# [Work task]
Wherever a line below holds the word "voyage", copy that line.

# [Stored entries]
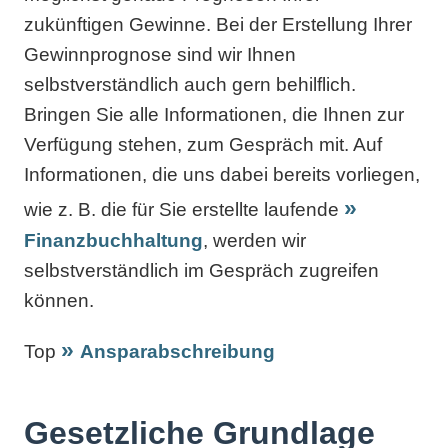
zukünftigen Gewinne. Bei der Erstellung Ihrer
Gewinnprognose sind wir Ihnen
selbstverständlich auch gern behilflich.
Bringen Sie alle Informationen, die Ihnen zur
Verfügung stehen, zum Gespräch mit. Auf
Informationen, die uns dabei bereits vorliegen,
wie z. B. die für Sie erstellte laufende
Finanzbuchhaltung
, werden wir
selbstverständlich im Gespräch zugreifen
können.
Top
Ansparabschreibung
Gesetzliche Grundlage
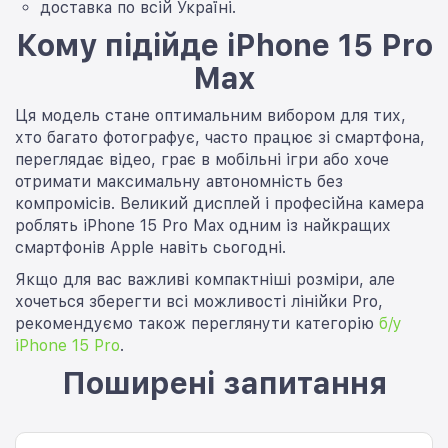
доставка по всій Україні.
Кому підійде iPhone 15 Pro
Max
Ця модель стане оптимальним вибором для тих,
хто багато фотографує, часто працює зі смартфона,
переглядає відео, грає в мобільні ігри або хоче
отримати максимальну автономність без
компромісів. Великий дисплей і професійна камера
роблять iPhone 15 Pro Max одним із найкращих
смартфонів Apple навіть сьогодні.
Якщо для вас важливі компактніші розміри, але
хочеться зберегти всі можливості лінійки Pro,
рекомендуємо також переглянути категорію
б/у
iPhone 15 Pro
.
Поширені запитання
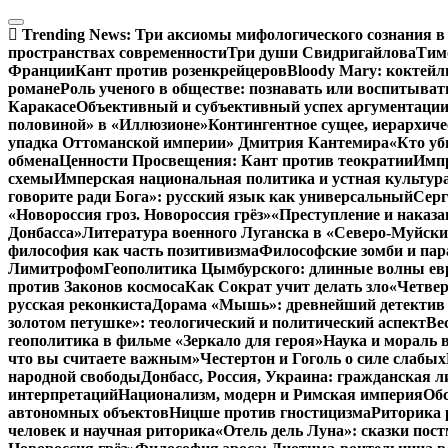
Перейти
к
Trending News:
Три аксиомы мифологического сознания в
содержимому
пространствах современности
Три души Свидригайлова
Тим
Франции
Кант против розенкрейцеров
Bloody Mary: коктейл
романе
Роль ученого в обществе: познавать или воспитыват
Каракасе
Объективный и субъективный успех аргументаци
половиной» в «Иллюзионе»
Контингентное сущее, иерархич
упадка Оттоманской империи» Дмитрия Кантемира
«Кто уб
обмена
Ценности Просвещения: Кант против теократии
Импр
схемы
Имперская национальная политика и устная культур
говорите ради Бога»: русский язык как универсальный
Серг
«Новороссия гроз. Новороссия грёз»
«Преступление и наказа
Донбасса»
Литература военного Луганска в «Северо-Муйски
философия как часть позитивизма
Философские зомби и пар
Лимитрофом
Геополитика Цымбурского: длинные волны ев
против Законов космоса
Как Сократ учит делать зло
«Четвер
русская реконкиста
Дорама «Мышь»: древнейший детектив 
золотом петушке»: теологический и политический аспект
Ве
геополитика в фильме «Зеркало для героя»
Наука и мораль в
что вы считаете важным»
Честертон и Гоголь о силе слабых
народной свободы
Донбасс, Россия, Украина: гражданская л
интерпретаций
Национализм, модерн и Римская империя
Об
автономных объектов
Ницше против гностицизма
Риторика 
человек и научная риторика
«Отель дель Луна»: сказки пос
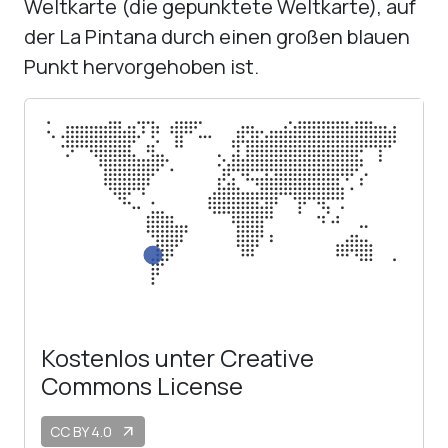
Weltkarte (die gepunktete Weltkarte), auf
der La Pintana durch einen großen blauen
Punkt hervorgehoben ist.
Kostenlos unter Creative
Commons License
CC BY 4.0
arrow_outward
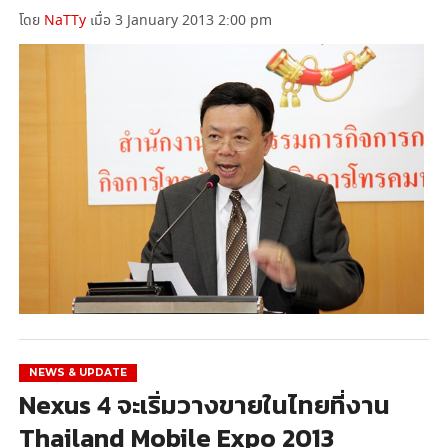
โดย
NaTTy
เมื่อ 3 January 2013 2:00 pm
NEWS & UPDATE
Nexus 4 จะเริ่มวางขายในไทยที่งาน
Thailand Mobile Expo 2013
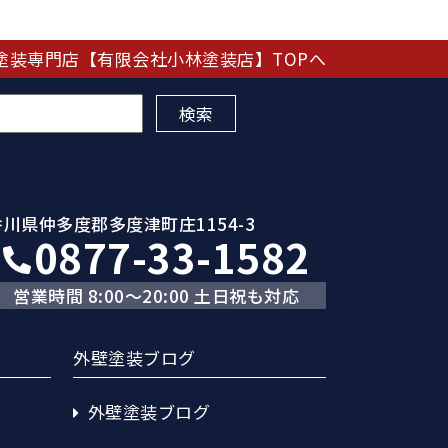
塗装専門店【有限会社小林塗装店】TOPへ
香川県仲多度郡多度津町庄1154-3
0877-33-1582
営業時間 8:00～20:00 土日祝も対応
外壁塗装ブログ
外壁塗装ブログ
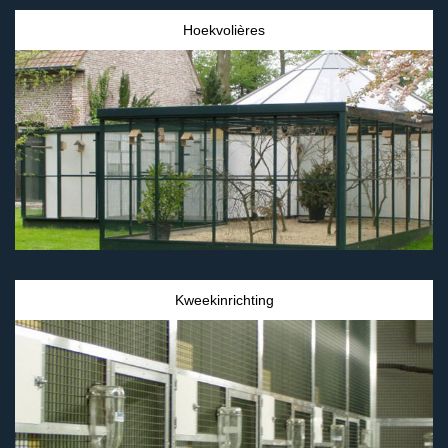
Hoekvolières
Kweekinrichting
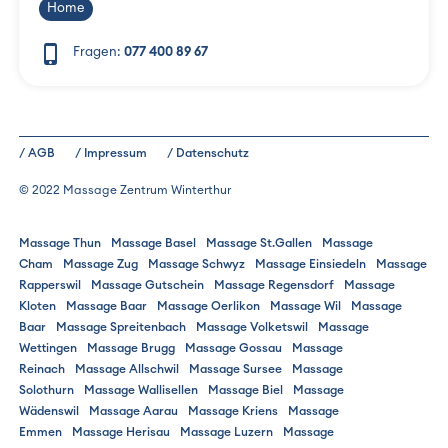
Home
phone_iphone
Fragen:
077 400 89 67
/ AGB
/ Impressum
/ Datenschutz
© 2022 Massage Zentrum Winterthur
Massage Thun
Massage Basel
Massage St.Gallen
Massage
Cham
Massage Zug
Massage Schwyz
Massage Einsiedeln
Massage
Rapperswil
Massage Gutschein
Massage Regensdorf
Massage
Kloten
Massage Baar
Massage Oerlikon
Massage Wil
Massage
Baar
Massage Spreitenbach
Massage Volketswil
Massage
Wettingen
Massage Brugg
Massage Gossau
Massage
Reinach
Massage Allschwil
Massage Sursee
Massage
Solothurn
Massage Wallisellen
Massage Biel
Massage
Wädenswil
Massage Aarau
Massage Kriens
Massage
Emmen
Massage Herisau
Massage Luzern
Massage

...

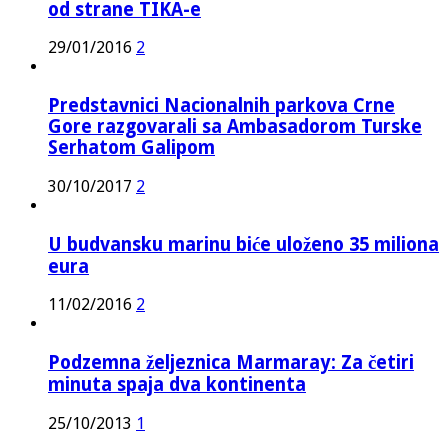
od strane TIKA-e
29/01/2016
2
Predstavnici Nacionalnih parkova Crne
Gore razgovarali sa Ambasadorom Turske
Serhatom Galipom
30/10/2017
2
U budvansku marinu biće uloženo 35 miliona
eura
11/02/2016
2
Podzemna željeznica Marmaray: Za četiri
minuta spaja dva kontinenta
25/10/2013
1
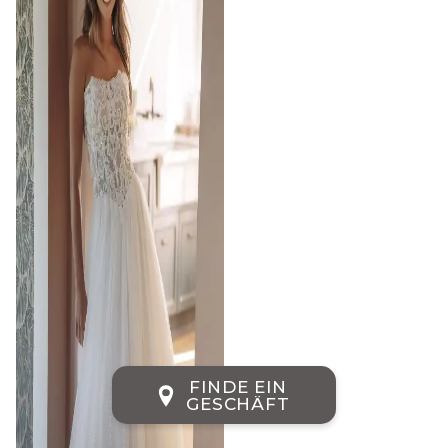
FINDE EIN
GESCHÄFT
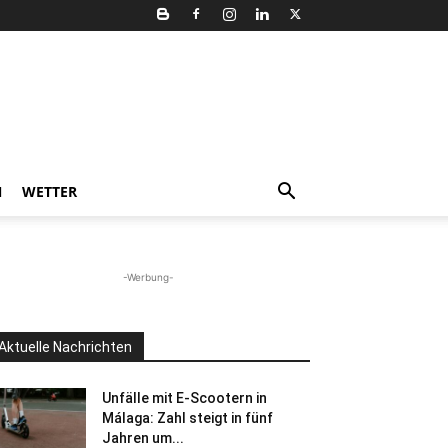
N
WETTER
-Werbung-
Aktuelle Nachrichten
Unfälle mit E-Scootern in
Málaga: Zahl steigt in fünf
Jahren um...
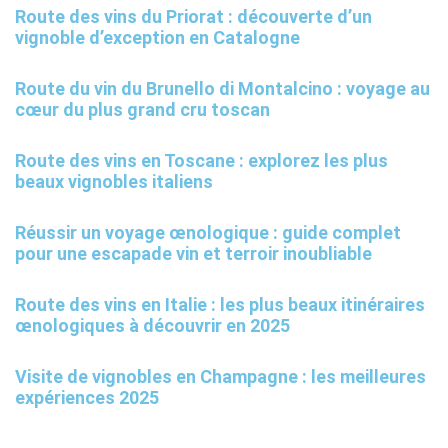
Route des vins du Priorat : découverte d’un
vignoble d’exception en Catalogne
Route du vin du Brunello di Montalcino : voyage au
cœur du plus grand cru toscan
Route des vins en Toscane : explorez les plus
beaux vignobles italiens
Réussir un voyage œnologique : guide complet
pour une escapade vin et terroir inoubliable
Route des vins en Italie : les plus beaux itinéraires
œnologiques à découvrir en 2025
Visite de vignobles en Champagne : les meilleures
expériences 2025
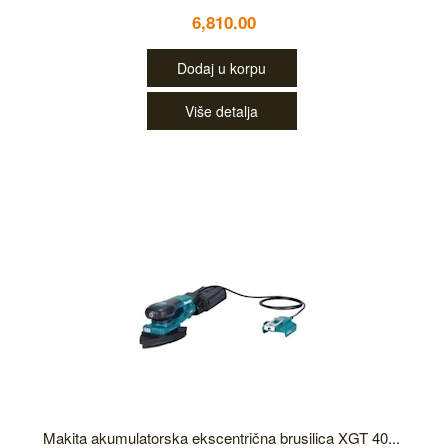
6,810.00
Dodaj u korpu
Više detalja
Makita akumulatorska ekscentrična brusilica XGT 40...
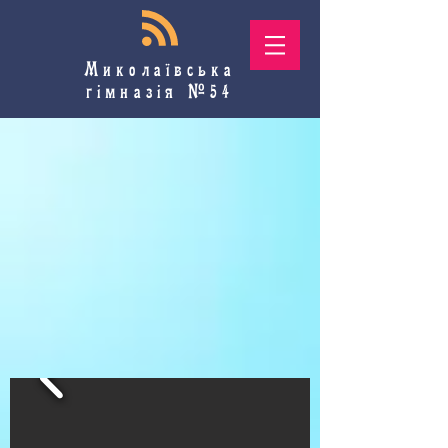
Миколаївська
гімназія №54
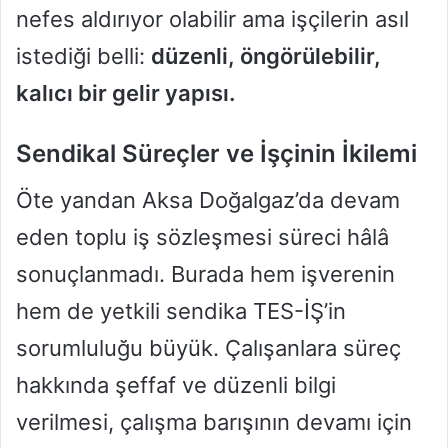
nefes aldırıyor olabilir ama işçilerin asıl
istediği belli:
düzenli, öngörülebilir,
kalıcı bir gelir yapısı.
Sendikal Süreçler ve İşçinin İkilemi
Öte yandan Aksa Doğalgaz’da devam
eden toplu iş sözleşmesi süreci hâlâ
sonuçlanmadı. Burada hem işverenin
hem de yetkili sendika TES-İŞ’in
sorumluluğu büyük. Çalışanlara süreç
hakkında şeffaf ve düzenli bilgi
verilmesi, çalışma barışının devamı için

# [Task solution]
Route du vin du Brunello di Montalcino : voyage au
Réussir un voyage œnologique : guide complet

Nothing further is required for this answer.